The simplest way to allow vertices in clockwise or anticlockwise order is to define `isRightOf` analogously to `isLeftOf`, and combine them with a boolean expression.

```
isLeftOf :: Coordinate -> Ray -> Bool
(px,py) `isLeftOf` ((ax,ay), (bx,by))
= let (s,t) = (px-ax, py-ay)
(u,v) = (px-bx, py-by)
in s * v >= t * u
isRightOf :: Coordinate -> Ray -> Bool
(px,py) `isRightOf` ((ax,ay), (bx,by))
= let (s,t) = (px-ax, py-ay)
(u,v) = (px-bx, py-by)
in s * v <= t * u
(Polygon pts) `containsS` p
= let leftOfList = map isLeftOfp (zip pts (tail pts ++ [head pts]))
isLeftOfp p' = isLeftOf p p'
rightOfList = map isRightOfp (zip pts (tail pts ++ [head pts]))
isRightOfp p' = isRightOf p p'
in and leftOfList || and rightOfList
```

## 9 responses to “Exercise 8.4”

[…] our updated definition of `containsS` for polygons from Exercise 8.4. To prove the second fact is […]

[…] Exercise 8.4 for definitions of isLeftOf and […]

Seems this also works:

(Polygon pts) `containsS` p

= let leftOfList = map (isLeftOf p)

(zip pts (tail pts ++ [head pts]))

in and leftOfList || not (or leftOfList)

Can anyone advise me how to forbid this control

to eat leading left spaces?

>(Polygon pts) `containsS` p

> = let leftOfList = map (isLeftOf p) (zip pts (tail pts ++ [head pts]))

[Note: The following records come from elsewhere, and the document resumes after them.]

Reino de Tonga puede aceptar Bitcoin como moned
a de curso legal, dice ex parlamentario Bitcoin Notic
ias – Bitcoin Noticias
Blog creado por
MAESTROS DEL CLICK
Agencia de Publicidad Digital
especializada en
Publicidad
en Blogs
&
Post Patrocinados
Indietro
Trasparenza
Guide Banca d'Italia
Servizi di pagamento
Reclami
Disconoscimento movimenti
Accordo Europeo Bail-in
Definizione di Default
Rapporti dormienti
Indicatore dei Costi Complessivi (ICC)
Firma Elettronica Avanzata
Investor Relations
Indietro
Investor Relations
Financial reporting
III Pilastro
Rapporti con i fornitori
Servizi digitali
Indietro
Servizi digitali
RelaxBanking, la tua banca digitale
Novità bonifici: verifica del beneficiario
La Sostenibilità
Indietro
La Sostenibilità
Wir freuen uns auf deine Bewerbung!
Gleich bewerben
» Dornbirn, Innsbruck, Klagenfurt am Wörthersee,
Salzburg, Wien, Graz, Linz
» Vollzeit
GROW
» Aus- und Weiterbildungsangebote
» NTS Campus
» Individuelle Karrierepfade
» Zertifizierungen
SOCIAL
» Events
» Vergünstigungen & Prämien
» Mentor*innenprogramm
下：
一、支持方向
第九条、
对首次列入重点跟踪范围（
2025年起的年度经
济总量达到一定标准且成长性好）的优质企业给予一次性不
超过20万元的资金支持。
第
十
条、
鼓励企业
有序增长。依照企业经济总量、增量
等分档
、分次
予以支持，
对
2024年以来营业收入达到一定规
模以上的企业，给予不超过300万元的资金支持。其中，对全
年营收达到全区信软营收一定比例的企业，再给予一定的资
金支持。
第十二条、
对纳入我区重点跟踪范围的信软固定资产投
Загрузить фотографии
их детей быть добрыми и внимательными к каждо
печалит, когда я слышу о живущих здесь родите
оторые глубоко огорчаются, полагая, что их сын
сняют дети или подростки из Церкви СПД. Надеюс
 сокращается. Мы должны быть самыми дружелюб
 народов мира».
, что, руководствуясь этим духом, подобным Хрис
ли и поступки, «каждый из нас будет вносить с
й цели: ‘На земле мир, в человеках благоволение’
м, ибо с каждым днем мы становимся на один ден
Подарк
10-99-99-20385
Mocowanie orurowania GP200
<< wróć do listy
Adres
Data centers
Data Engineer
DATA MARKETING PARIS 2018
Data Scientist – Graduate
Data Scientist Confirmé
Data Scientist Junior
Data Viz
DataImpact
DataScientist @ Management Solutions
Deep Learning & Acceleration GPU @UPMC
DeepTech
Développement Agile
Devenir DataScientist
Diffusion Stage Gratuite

> in and leftOfList || not (or leftOfList)

Sorry,

I noticed that my previous solution does not work

if some points are on sides.

This one seems to work also for sides

>(px,py) `isLeftOf` ((ax,ay),(bx,by))

> = let (s,t) = (px-ax, py-ay)

> (u,v) = (px-bx, py-by)

> in s*v – t*u

>(Polygon pts) `containsS` p

> = let leftOfList = map (isLeftOf p) (zip pts (tail pts ++ [head pts]))

> in and (map (>=0) leftOfList) || and (map (<=0) leftOfList)

To preserve code formatting, use <pre> tags around it.

This is my solution and works even with [] because of and function:

(Polygon pts) `containsS` p = let leftOfList = map (isLeftOf p)

(zip pts (tail pts ++ [head pts]))

in and (map (==head leftOfList) leftOfList)

@fero, your solution is similar to the first one given by Wieslaw. As Wieslaw already said it did not work when p lies on one of the edges of the polygon.